━━━━━ Data for the task ━━━━━

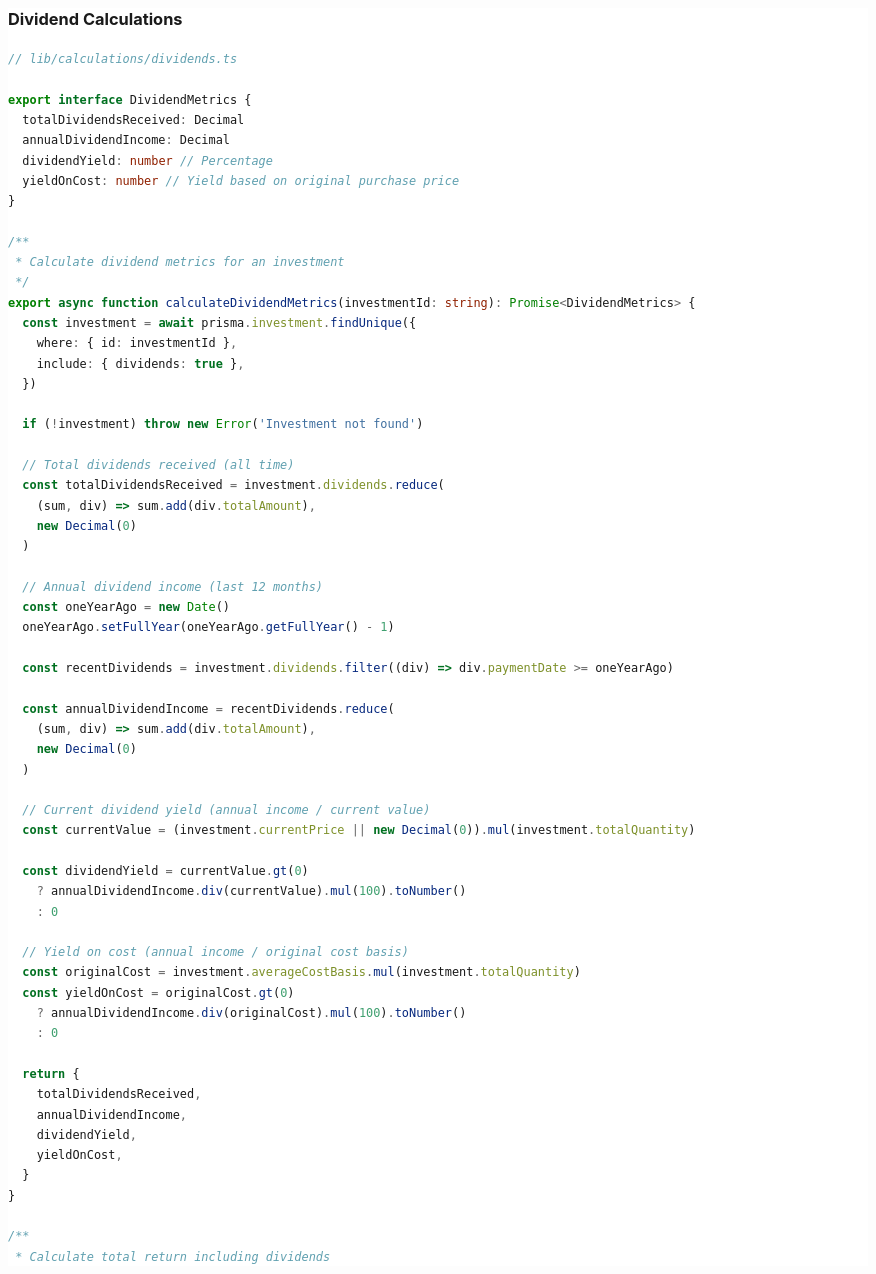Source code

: ### Dividend Calculations

```typescript
// lib/calculations/dividends.ts

export interface DividendMetrics {
  totalDividendsReceived: Decimal
  annualDividendIncome: Decimal
  dividendYield: number // Percentage
  yieldOnCost: number // Yield based on original purchase price
}

/**
 * Calculate dividend metrics for an investment
 */
export async function calculateDividendMetrics(investmentId: string): Promise<DividendMetrics> {
  const investment = await prisma.investment.findUnique({
    where: { id: investmentId },
    include: { dividends: true },
  })

  if (!investment) throw new Error('Investment not found')

  // Total dividends received (all time)
  const totalDividendsReceived = investment.dividends.reduce(
    (sum, div) => sum.add(div.totalAmount),
    new Decimal(0)
  )

  // Annual dividend income (last 12 months)
  const oneYearAgo = new Date()
  oneYearAgo.setFullYear(oneYearAgo.getFullYear() - 1)

  const recentDividends = investment.dividends.filter((div) => div.paymentDate >= oneYearAgo)

  const annualDividendIncome = recentDividends.reduce(
    (sum, div) => sum.add(div.totalAmount),
    new Decimal(0)
  )

  // Current dividend yield (annual income / current value)
  const currentValue = (investment.currentPrice || new Decimal(0)).mul(investment.totalQuantity)

  const dividendYield = currentValue.gt(0)
    ? annualDividendIncome.div(currentValue).mul(100).toNumber()
    : 0

  // Yield on cost (annual income / original cost basis)
  const originalCost = investment.averageCostBasis.mul(investment.totalQuantity)
  const yieldOnCost = originalCost.gt(0)
    ? annualDividendIncome.div(originalCost).mul(100).toNumber()
    : 0

  return {
    totalDividendsReceived,
    annualDividendIncome,
    dividendYield,
    yieldOnCost,
  }
}

/**
 * Calculate total return including dividends
```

━━━━━

Directions ▸ Each entry should appear again exactly as written, pictures excluded.

Task output ▸
Source code

: ### Dividend Calculations

```typescript
// lib/calculations/dividends.ts

export interface DividendMetrics {
  totalDividendsReceived: Decimal
  annualDividendIncome: Decimal
  dividendYield: number // Percentage
  yieldOnCost: number // Yield based on original purchase price
}

/**
 * Calculate dividend metrics for an investment
 */
export async function calculateDividendMetrics(investmentId: string): Promise<DividendMetrics> {
  const investment = await prisma.investment.findUnique({
    where: { id: investmentId },
    include: { dividends: true },
  })

  if (!investment) throw new Error('Investment not found')

  // Total dividends received (all time)
  const totalDividendsReceived = investment.dividends.reduce(
    (sum, div) => sum.add(div.totalAmount),
    new Decimal(0)
  )

  // Annual dividend income (last 12 months)
  const oneYearAgo = new Date()
  oneYearAgo.setFullYear(oneYearAgo.getFullYear() - 1)

  const recentDividends = investment.dividends.filter((div) => div.paymentDate >= oneYearAgo)

  const annualDividendIncome = recentDividends.reduce(
    (sum, div) => sum.add(div.totalAmount),
    new Decimal(0)
  )

  // Current dividend yield (annual income / current value)
  const currentValue = (investment.currentPrice || new Decimal(0)).mul(investment.totalQuantity)

  const dividendYield = currentValue.gt(0)
    ? annualDividendIncome.div(currentValue).mul(100).toNumber()
    : 0

  // Yield on cost (annual income / original cost basis)
  const originalCost = investment.averageCostBasis.mul(investment.totalQuantity)
  const yieldOnCost = originalCost.gt(0)
    ? annualDividendIncome.div(originalCost).mul(100).toNumber()
    : 0

  return {
    totalDividendsReceived,
    annualDividendIncome,
    dividendYield,
    yieldOnCost,
  }
}

/**
 * Calculate total return including dividends
```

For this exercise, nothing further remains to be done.